待办任务: 返回下列条目中所有含有字符串“that”的行，每行原样照抄。

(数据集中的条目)

────────────────────────────────────────

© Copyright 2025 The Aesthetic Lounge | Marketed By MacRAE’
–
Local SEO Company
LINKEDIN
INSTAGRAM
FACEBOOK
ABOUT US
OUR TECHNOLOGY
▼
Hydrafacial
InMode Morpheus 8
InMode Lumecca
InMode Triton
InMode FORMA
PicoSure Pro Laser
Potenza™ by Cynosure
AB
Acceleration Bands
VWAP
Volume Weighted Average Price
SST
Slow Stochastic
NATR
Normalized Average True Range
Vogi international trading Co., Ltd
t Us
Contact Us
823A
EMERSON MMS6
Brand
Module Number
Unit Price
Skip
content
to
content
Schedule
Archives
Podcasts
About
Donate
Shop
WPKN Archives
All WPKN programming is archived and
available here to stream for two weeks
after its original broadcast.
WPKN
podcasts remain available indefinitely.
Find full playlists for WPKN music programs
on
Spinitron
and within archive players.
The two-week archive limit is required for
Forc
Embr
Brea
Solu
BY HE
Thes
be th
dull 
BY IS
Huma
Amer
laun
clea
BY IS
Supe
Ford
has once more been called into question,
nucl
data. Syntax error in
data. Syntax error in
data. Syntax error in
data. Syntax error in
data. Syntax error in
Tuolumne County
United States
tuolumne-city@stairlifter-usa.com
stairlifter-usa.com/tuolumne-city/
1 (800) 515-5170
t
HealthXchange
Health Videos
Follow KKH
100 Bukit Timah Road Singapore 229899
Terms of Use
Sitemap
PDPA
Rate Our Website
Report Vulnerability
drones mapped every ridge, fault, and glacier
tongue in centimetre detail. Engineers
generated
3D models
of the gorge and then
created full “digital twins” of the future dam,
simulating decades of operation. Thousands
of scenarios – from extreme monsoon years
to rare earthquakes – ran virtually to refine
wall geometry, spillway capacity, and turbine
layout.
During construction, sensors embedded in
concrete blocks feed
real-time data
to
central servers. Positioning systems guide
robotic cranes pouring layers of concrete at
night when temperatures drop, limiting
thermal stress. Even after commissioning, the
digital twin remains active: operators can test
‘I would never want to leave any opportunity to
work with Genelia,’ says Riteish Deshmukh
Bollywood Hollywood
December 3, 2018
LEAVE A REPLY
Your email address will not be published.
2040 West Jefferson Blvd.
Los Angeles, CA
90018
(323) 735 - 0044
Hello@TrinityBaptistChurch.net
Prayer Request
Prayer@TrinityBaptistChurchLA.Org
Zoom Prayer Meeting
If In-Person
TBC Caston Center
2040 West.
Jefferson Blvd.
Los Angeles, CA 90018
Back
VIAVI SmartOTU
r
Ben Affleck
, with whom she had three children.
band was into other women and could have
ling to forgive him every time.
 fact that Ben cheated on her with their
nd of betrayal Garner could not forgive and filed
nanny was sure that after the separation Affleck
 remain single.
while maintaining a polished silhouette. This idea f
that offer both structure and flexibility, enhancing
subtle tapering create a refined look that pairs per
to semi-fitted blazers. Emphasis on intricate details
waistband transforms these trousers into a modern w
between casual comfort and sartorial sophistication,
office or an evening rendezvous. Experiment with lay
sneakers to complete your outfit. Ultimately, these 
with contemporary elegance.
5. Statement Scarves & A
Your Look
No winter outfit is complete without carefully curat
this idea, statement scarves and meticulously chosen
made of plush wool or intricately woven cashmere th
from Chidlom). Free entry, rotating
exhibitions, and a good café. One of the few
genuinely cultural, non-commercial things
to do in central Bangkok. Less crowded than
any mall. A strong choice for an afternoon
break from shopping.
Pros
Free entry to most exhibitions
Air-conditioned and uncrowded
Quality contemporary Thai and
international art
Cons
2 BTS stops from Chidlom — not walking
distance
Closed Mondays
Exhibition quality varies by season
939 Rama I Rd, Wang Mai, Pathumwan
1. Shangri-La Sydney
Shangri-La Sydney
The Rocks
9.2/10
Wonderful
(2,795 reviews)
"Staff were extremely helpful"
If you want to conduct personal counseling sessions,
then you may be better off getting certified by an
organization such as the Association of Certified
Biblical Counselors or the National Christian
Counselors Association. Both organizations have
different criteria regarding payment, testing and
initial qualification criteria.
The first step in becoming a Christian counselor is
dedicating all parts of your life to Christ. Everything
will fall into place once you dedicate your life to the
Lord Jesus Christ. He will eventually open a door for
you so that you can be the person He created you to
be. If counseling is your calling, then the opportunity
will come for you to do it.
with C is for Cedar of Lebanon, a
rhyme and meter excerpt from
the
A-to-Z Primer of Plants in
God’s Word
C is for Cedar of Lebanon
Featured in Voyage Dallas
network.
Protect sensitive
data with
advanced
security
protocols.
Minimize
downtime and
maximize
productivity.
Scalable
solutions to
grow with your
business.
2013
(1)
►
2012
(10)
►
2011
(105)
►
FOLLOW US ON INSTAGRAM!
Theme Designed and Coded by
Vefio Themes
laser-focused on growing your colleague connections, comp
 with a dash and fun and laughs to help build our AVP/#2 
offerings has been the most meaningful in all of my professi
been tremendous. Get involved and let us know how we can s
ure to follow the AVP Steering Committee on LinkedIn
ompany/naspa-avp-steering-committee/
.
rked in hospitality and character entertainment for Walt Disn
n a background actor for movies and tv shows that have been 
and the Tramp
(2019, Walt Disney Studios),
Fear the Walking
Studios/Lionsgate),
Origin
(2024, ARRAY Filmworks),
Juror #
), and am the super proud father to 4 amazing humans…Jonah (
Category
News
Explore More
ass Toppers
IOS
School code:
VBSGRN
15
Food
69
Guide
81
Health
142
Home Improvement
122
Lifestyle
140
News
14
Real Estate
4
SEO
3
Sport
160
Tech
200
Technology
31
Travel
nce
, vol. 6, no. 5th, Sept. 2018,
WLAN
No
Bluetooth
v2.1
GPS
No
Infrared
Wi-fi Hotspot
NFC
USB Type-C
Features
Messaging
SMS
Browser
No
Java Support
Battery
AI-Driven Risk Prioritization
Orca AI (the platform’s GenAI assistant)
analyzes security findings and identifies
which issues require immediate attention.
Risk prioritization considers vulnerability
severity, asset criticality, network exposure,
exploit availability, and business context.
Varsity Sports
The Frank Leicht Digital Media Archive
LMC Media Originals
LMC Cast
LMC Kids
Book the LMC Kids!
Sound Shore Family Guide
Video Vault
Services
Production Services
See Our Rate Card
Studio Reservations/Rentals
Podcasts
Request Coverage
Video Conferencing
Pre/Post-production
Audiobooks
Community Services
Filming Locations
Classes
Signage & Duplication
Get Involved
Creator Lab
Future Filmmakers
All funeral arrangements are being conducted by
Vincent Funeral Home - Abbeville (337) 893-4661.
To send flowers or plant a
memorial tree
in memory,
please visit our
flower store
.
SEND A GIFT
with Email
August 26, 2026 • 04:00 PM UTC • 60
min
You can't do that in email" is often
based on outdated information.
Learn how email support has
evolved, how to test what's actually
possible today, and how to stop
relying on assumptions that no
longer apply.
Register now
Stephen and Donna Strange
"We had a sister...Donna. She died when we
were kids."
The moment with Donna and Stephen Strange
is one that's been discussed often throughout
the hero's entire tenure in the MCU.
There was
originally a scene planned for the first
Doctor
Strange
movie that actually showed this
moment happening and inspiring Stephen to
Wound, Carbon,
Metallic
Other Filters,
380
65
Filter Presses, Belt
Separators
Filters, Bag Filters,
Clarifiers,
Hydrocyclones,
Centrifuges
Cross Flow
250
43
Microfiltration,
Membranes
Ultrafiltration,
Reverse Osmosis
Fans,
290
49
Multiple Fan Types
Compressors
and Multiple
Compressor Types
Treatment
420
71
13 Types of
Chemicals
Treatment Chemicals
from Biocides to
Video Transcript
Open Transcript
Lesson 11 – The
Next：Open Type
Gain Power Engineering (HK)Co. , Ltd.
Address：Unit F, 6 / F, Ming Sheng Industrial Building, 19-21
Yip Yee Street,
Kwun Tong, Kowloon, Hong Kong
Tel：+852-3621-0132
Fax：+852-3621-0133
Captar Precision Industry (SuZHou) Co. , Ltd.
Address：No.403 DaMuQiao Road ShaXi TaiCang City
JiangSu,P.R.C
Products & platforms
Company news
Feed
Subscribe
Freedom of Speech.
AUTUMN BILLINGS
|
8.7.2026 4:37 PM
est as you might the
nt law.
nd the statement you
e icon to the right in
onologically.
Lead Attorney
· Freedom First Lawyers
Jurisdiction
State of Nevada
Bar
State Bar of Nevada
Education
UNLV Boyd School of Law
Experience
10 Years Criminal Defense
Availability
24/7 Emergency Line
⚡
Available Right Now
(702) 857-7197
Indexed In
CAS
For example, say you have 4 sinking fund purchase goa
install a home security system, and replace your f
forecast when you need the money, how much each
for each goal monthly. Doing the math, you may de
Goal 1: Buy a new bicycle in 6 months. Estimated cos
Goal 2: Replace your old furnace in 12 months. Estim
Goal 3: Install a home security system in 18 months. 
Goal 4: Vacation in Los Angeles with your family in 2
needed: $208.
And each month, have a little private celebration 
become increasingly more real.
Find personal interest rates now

────────────────────────────────────────

任务结果:
 fact that Ben cheated on her with their
nanny was sure that after the separation Affleck
that offer both structure and flexibility, enhancing
subtle tapering create a refined look that pairs per
you so that you can be the person He created you to
n a background actor for movies and tv shows that have been 
You can't do that in email" is often
relying on assumptions that no
is one that's been discussed often throughout
movie that actually showed this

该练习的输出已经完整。